David Rhainds, Benoit J Arsenault, Mathieu R Brodeur, Jean-Claude Tardif
Future Cardiology 2012, 8 (4): 513-31
CETP is the target of CETP inhibitors such as anacetrapib and the modulator dalcetrapib. Both molecules have entered Phase III clinical trials, with the ultimate goal of reducing cardiovascular events by raising HDL cholesterol. At the 600-mg dose selected for the dal-OUTCOMES study, dalcetrapib is expected to inhibit CETP activity by approximately 30% and raise HDL-C by approximately 30% with limited effects on LDL cholesterol. Importantly, dalcetrapib does not raise blood pressure or aldosterone levels, two effects previously associated with the CETP inhibitor torcetrapib.
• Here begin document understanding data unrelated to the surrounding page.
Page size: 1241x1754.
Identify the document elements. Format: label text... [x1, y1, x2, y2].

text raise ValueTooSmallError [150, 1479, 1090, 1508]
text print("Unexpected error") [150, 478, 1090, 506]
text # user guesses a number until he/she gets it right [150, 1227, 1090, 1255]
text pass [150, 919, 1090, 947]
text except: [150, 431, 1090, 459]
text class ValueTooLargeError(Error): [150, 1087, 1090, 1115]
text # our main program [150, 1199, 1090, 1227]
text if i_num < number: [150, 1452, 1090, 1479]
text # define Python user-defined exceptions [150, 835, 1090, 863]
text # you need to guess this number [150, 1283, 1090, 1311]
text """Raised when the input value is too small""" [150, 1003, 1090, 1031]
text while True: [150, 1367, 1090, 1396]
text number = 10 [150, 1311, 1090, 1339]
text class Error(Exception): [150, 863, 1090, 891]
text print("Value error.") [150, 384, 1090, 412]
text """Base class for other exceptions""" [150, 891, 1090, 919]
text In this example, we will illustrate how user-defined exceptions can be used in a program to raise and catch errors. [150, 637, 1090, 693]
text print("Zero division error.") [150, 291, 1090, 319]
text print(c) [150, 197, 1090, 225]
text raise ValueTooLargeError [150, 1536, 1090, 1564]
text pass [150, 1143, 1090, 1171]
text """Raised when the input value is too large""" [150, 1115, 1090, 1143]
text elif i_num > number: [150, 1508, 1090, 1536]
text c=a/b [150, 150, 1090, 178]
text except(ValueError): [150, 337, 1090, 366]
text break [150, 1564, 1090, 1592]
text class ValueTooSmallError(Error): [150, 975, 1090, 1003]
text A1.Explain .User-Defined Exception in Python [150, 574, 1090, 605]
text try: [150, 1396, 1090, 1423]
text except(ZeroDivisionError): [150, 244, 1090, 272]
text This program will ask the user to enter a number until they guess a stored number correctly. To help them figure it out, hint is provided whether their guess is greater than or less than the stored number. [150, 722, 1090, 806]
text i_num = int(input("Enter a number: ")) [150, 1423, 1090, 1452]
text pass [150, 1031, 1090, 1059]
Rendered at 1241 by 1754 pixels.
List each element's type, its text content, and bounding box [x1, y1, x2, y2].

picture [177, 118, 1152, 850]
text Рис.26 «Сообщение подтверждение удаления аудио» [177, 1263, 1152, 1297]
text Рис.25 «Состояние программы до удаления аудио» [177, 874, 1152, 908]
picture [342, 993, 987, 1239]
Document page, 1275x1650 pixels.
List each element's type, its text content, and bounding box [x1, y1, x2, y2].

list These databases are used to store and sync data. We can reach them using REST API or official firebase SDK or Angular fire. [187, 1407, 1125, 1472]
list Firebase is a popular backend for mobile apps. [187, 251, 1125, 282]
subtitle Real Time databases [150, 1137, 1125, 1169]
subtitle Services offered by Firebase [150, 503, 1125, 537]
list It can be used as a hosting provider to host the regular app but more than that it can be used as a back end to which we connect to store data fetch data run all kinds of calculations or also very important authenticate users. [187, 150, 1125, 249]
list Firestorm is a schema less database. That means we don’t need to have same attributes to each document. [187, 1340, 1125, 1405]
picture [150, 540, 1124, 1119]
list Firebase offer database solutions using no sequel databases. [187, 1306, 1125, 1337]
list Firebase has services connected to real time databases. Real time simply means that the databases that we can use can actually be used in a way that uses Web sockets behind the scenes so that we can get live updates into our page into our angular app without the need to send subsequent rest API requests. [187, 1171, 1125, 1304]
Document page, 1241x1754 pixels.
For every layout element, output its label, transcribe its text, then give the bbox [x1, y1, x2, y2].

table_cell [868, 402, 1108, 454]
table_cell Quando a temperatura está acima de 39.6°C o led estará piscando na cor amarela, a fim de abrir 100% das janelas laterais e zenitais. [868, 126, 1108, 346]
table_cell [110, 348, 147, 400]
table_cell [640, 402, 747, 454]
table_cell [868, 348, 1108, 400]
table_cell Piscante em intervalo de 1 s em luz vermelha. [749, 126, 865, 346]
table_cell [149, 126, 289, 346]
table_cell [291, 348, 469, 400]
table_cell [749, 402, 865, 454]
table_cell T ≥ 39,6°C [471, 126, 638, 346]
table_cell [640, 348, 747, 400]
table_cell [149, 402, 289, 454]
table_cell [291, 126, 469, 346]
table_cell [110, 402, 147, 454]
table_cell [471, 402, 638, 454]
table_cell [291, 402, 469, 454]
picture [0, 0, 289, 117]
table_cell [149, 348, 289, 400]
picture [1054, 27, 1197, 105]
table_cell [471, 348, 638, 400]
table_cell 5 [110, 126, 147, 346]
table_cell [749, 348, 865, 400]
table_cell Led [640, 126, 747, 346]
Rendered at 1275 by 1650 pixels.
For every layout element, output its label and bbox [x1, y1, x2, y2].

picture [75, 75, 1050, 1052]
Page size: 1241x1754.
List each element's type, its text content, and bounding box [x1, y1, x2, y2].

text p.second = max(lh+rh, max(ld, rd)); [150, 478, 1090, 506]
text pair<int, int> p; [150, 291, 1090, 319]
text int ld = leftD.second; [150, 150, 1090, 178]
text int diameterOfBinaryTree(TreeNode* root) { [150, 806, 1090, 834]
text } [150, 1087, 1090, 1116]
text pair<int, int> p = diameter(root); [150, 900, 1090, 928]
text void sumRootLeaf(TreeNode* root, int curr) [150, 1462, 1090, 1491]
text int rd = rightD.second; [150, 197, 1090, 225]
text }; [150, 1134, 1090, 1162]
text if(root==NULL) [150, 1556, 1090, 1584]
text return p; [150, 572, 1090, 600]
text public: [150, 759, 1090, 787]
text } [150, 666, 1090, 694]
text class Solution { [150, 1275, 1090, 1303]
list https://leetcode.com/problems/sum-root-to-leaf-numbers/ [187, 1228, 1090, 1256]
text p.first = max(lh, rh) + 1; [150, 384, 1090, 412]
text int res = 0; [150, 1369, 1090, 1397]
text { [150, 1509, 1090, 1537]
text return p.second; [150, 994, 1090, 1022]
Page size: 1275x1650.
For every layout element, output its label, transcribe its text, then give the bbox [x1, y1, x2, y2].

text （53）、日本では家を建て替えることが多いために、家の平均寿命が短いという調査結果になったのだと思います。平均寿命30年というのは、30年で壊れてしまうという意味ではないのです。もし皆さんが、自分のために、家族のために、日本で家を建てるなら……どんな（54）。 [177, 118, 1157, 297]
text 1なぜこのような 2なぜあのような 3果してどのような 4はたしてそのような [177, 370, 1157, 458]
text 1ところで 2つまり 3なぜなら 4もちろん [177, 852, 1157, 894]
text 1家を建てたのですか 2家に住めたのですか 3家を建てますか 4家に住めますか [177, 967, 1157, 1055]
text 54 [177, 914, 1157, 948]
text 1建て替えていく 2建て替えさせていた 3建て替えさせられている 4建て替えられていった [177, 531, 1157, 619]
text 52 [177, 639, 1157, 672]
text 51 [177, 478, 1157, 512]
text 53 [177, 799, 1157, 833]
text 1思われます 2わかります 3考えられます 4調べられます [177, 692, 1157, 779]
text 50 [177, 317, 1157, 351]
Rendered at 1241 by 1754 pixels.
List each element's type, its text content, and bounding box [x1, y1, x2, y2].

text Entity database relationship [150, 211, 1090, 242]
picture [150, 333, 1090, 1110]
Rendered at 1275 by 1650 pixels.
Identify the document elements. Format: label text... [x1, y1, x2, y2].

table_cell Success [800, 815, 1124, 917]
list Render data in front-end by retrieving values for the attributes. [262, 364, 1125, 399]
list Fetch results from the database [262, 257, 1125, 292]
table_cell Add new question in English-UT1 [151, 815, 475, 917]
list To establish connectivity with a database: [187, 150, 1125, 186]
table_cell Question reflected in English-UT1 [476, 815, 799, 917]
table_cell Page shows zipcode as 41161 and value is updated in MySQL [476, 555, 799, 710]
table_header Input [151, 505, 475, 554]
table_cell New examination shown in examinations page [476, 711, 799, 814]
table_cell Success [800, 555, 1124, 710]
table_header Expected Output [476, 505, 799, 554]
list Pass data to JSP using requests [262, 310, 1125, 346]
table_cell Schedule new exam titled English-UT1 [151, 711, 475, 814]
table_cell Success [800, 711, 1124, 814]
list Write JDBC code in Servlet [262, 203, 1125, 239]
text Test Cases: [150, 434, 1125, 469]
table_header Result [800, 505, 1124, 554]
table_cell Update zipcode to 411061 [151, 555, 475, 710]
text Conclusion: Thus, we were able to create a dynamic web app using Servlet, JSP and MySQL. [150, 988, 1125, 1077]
Dalcetrapib has been well tolerated at the 600-mg dose. In the dal-PLAQUE atherosclerosis imaging study, dalcetrapib reduced the enlargement of total vessel area over time. In May 2012, following the results of the second interim analysis of dal-OUTCOMES, the Data and Safety Monitoring Board recommended stopping the study owing to a lack of clinically significant benefit, which was followed by Roche's (Basel, Switzerland) decision to terminate the study and the dalcetrapib program (dal-HEART). Contrary to anacetrapib, a potent CETP inhibitor that markedly increases HDL cholesterol and significantly reduces LDL cholesterol, dalcetrapib has allowed us to test the hypothesis that an isolated, moderate elevation in HDL cholesterol prevents cardiovascular events.